Here’s an example of how you might define an observable function to compute centroid distances:

import numpy as np

def centroid_distance(fields_d, *args, **kwargs):
    centroid_distances = []
    for i in range(len(fields_d['positions'])):
        active_1_centroid = np.mean(fields_d['positions'][i][args[0]['active_1_res']], axis=0)
        active_2_centroid = np.mean(fields_d['positions'][i][args[0]['active_2_res']], axis=0)
        active_3_centroid = np.mean(fields_d['positions'][i][args[0]['active_3_res']], axis=0)

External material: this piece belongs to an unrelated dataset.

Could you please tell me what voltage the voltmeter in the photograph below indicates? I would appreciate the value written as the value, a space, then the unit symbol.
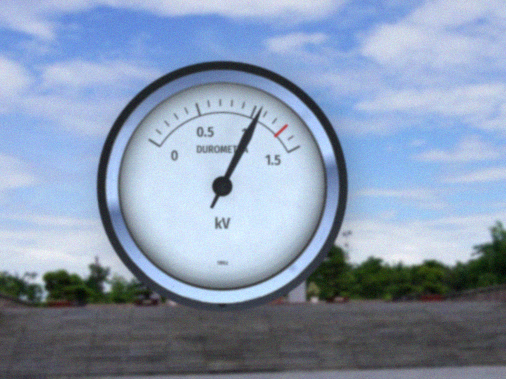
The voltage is 1.05 kV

        CARA_active_centroid = np.mean(fields_d['positions'][i][args[0]['CARA_active_res']], axis=0)
        CARB_active_centroid = np.mean(fields_d['positions'][i][args[0]['CARB_active_res']], axis=0)
        CARC_active_centroid = np.mean(fields_d['positions'][i][args[0]['CARC_active_res']], axis=0)

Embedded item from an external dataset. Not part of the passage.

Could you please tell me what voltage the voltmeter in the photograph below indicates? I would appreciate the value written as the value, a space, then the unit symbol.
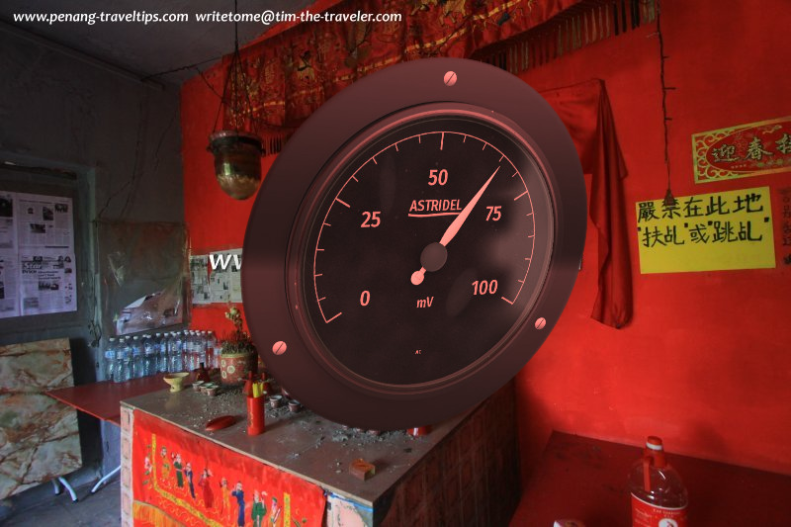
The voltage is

        centroid_distances.append(np.array([
            np.linalg.norm(active_1_centroid - CARA_active_centroid),
            np.linalg.norm(active_3_centroid - CARB_active_centroid),
            np.linalg.norm(active_2_centroid - CARC_active_centroid)
        ]))

    return np.array(centroid_distances)

Once we have the observable function, we can use it to compute properties during the simulation. Wepy provides tools to manage simulation data and compute observables.

from wepy.hdf5 import WepyHDF5

# Path to the WEPY results files
outputs_dir = ['path/to/output1', 'path/to/output2']
wepy_results = [WepyHDF5(output_dir + '/wepy.results.h5', mode='r+') for output_dir in outputs_dir]

for wepy_result in wepy_results:
    with wepy_result:
        args = [{
            'active_1_res': active_1_res,
            'active_2_res': active_2_res,
            'active_3_res': active_3_res,
            'CARA_active_res': CARA_active_res,
            'CARB_active_res': CARB_active_res,
            'CARC_active_res': CARC_active_res
        }]

        obs = wepy_result.compute_observable(
            centroid_distance,
            ['positions'],  # Specify the required fields
            args=(args),    # Pass custom arguments
            save_to_hdf5='centroid',  # Save results to the HDF5 file
            return_results=True
        )

Now you have centroid distance data that you can use to analyze the system’s behavior. You can also use the data to visualize the system’s behavior over time.